If before now they did not see any reason to make the details of their assets’ declaration known, the citizens’ legitimate agitation for it now compels them to do so. Nigerians are demanding this because
Buhari during his campaign promised to publicly declare his assets when elected into office. And beyond this promise, Nigerians believe in Buhari’s avowed integrity and thus they do not find his public declaration of assets’ incongruous with what he would readily do in the service of his nation.
Making his assets’ declaration open is for the public he is serving, and he should even go beyond this by publicly declaring the details of his assets yearly as a way of making himself accountable to the citizenry.
Regrettably, how much the culture of corruption has become entrenched in the nation, beginning with the leadership, is seen from the fact that the late Umaru Yar’Adua remains the only president of the country who has publicly declared his assets. Because he did this, his deputy then, Dr. Goodluck Jonathan also publicly declared his assets. Thus by asking Buhari to make his assets’ declaration public, Nigerians are not demanding anything that lacks historical precedent in the country.

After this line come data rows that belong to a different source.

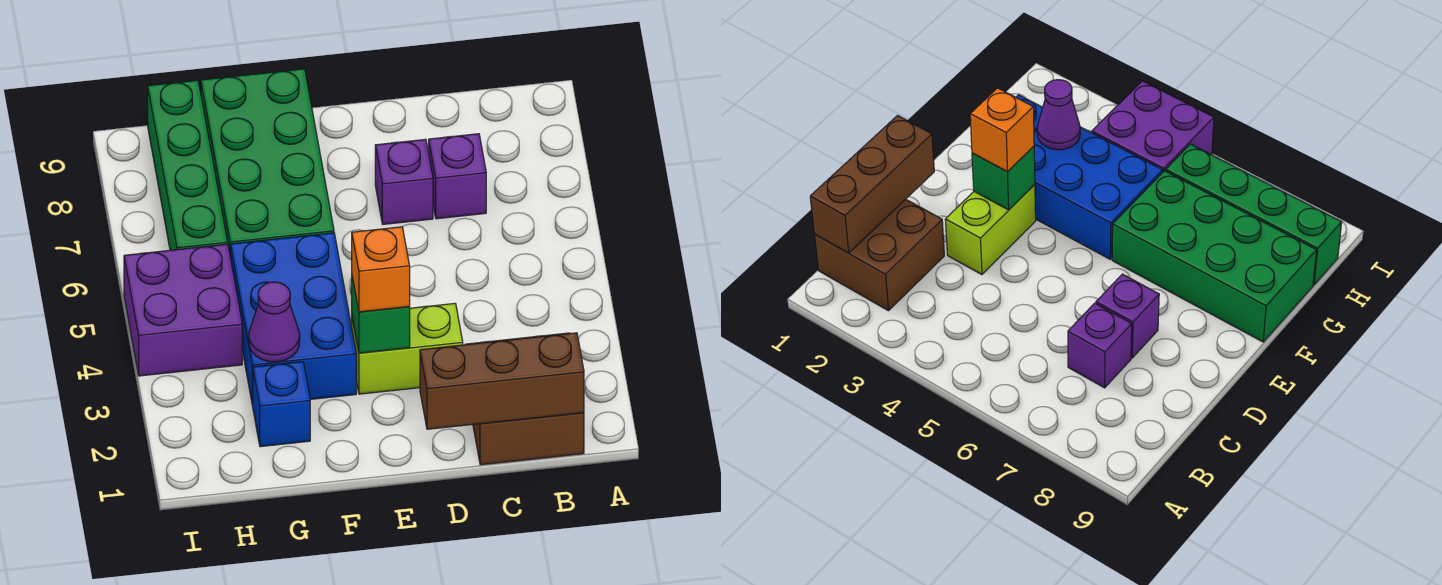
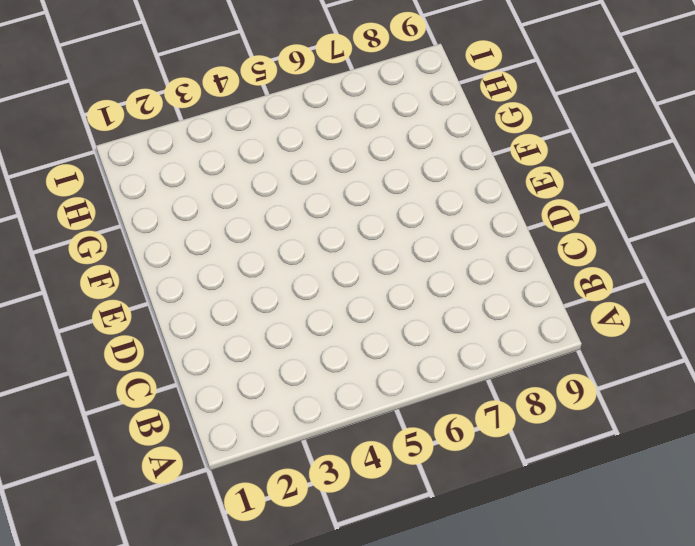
none -> brown 2x2 brick [466,333,584,465]
none -> purple 1x1 brick [429,134,486,219]
none -> lime 1x2 brick [352,303,463,394]

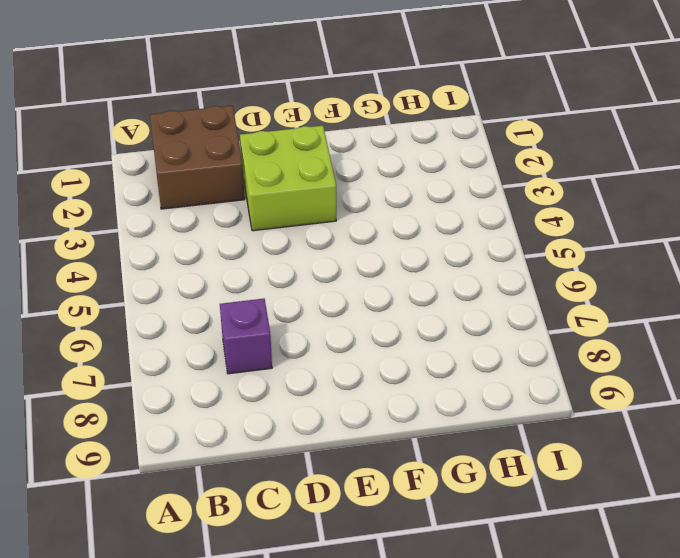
lime 2x2 brick [240,126,336,231] -> lime 1x2 brick [352,303,463,394]
none -> purple 1x1 brick [375,139,433,224]
none -> blue 2x3 brick [231,233,356,405]
none -> green 2x4 brick [201,69,334,258]

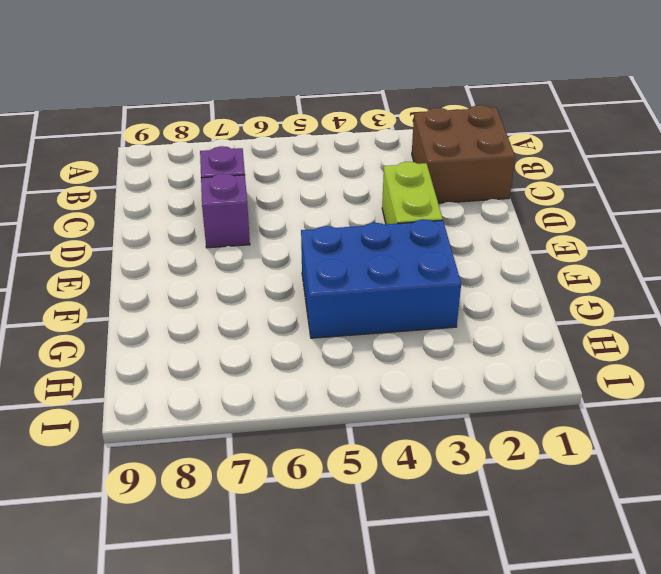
none -> green 2x4 brick [201,69,334,258]
none -> blue 1x1 brick [253,362,310,447]
none -> purple 2x2 brick [124,244,242,376]

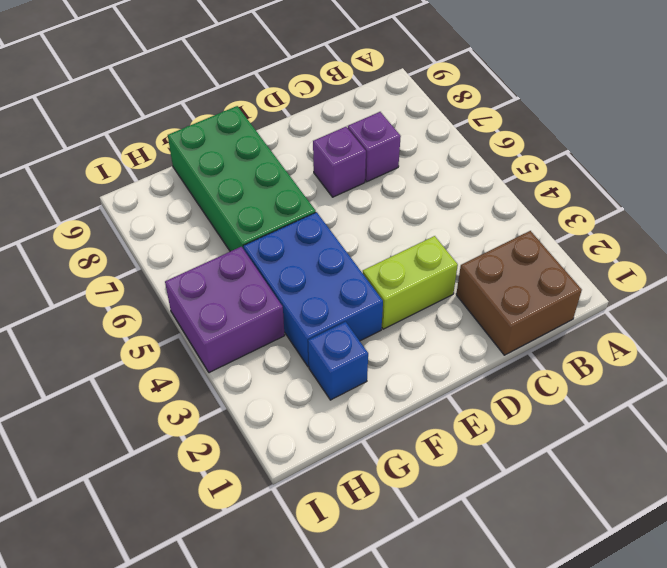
none -> green 1x4 brick [148,80,228,250]
none -> brown 1x3 brick [420,333,584,429]
none -> green 1x1 brick [352,277,410,353]

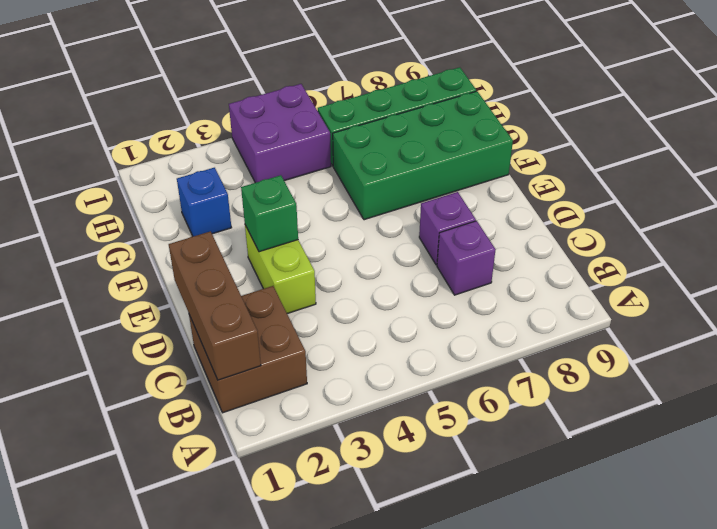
none -> blue 2x3 brick [231,233,356,405]
none -> purple 1x1 cone [249,282,300,362]
none -> orange 1x1 brick [352,227,410,312]

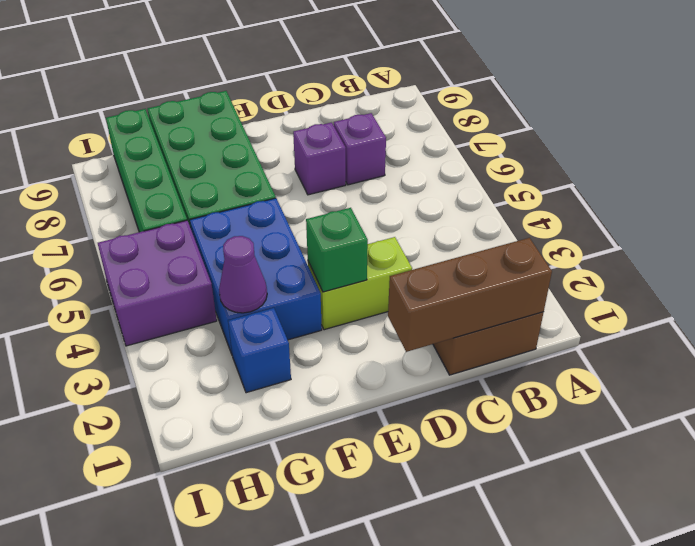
none -> orange 1x1 brick [352,227,410,312]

It was in a clear recognition of the fact that public service in the country has been ridden with corruption because there has not been transparency among its leaders that Nigerians trusted their votes with Buhari and Osinbajo when they promised to fight this menace. They would thus signal their readiness to fight corruption by opening up to Nigerians. Once they make theirs public, every other public officers they would appoint to work with them would be obliged to also declare their assets and make the details public.
It is, therefore, high time Buhari and Osinbajo ended the unnecessary and time-wasting debate on this. Why are they dithering? What are they hiding? After all, during Buhari’s campaign, the impression he gave to Nigerians who trusted and voted for him was that he was just like one of them struggling to eke out a living. He even disclosed that he borrowed money to pay for his party form for the expression of his presidential ambition.
Thus by not readily making the details of his assets known to the public, Buhari is doing his government a great disservice rather than good. Now, he is leaving room for Nigerians to suspect that he is not as credible as he portrayed himself while campaigning for office. Worst still, he leaves the citizens with the impression that he would either be personally corrupt or he would condone corruption around him. And Nigerians would be sorely disappointed should there be any hint of corruption in his government.
Before and after the election, Buhari has been popular among the citizens because he is seen as capable of charting a much-desired trajectory of transparent governance in the country.
As it is clear from the expectation of the citizens, one major way he can retain the people’s support for his administration is for him to continue to keep to this path of credibility.
Hopefully, Buhari and Osinbajo would avail themselves of the 100 days allowed public officers to declare their assets to make the details of theirs known to the citizens. Nigerians who are persuaded that the president and his deputy must make the details of their assets public may have to wait for this period to elapse. After this, they may invoke the Freedom of Information Act to get the information from the CCB.
But Buhari and Osinbajo should not allow the citizens to take the initiative; they should willingly oblige Nigerians of the details of their assets. This is the right course for them to re-assure Nigerians that they have not made a wrong choice by reposing their confidence in them and that an era of greed and profligacy in government would not be reenacted.
All other public officials should equally make the details of their assets known to the public. Anyone who cannot do this should reject such appointments.
Nothing less is expected from the government whose mantra is change – from corruption and profligacy to transparency, accountability and prudence.